Rückkehr von Donald Trump auf die Plattform

Auf Musks Abschussliste steht auch die bisherige Chefjuristin Vijaya Gadde. Die Managerin leitete die Rechtsabteilung und das Politikteam. Unter Agrawal war sie zuständig für dem Umgang mit Desinformation und Hassrede. Gadde stand für strikte Moderationsregeln und soll sich intern sehr besorgt über Musks Pläne geäußert haben. Der Juristin wird zudem eine Schlüsselrolle bei der Account-Sperrung des ehemaligen US-Präsidenten Donald Trump zugewiesen. Twitter hatte Trump nach dem Sturm auf das US-Kapitol im Januar 2021 wegen „Anstiftung zur Gewalt“ dauerhaft von der Plattform verbannt.

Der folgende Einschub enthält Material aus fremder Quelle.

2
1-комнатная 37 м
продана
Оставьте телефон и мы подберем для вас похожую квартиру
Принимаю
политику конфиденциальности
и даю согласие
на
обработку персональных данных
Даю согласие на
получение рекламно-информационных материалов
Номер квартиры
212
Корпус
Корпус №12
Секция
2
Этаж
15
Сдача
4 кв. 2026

Finanzchef Ned Segal hatte Trumps Account-Sperrung ebenfalls mehrfach öffentlich bekräftigt. Auch er steht nun auf Elon Musks Streichliste, zusammen mit Chef-Justiziar Sean Edgett, der Twitters Rechtsstreit gegen Musk wegen Vertragsbruch mitgesteuert hatte.

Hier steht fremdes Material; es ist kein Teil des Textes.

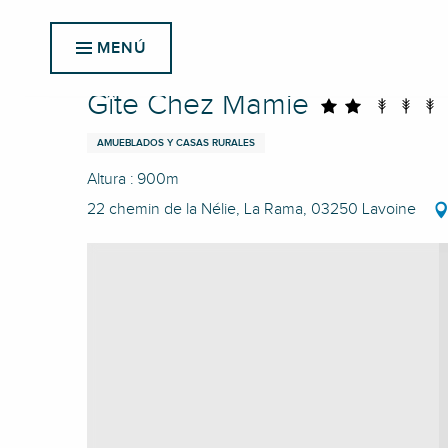
Aller
Inicio
Gîte Chez Mamie
au
MENÚ
contenu
principal
Gîte Chez Mamie
AMUEBLADOS Y CASAS RURALES
Altura : 900m
22 chemin de la Nélie, La Rama, 03250 Lavoine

Mit den Personalentscheidungen entledigt sich Musk möglicher Widersacher, die dem Umbau von Twitter hin zu einem Ort für radikale Redefreiheit um jeden Preis im Weg stehen könnten. Gleichzeitig ebnet er damit den Weg für eine Rückkehr Donald Trumps. Musk hat sich in der Vergangenheit bereits klar dafür ausgesprochen, seine Account-Sperrung aufzuheben. Ob Trump, der inzwischen seine eigene Plattform Truth Social aufgebaut hat, überhaupt zurückkommen möchte, ist jedoch offen.

Ausbau zur Everything-App

Der sich andeutende Kurswechsel sorgt bei den mehr als 8.000 Mitarbeitern von Twitter für Unruhe. Viele fürchten um ihre Jobs. Gerüchte über Massenentlassung von 75 Prozent der Belegschaft hat Musk inzwischen dementiert.

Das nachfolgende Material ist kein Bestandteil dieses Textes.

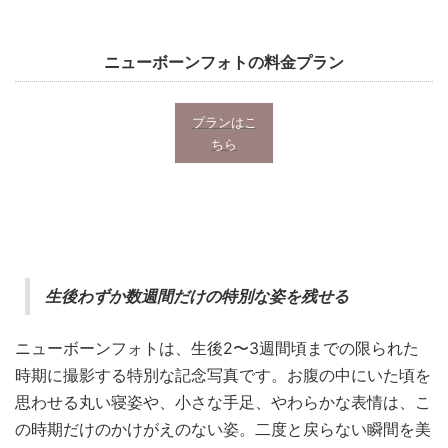
ニューボーンフォトの料金プラン
プランはこ
ちら
生後わずか数週間だけの特別な姿を残せる
ニューボーンフォトは、生後2〜3週間頃までの限られた
時期に撮影する特別な記念写真です。お腹の中にいた頃を
思わせる丸い寝姿や、小さな手足、やわらかな表情は、こ
の時期だけのかけがえのない姿。二度と戻らない瞬間を美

Klar ist: Wenn Musk seine Vision von Twitter umsetzen will, kann er sich keinen Kahlschlag leisten. Der Unternehmer will Twitter nach eigener Aussage langfristig zu einer Alleskönner-App namens X umbauen. Der Begriff „Everything App“ oder „Super-App“ bezeichnet Anwendungen, die eine Vielzahl von Dienstleistungen in einer App bündeln. Bekanntestes Vorbild ist der chinesische Messenger WeChat, über den die Nutzer auch im Laden bezahlen oder ein Taxi bestellen können. Welche Pläne Musk mit seinem „Everything-App“-Ansatz verfolgt und wie ernst er es damit tatsächlich meint, hat er bisher allerdings nicht erklärt.

Aus wirtschaftlicher Sicht kann Twitter den Neuanfang gut gebrauchen. Gemessen an den Nutzerzahlen ist das soziale Netzwerk im Vergleich zu den rund zwei Milliarden täglichen Besuchern des Konkurrenten Facebook immer noch ein Zwerg. Die gesteckten Ziele, bis 2023 die täglichen Nutzer auf 315 Millionen zu steigern und gleichzeitig den Jahresumsatz auf 7,5 Mrd. US-Dollar zu verdoppeln, gelten als sehr ambitioniert. Unter der Führung von Elon Musk könnte die Wachstumsrakete vielleicht zünden. Andererseits hat der Tech-Milliardär schon klargestellt, dass ihm beim Twitterkauf eine Sache völlig egal sei: „Mehr Geld zu machen“. Sein Ziel sei es vielmehr, „der Menschheit“ zu helfen.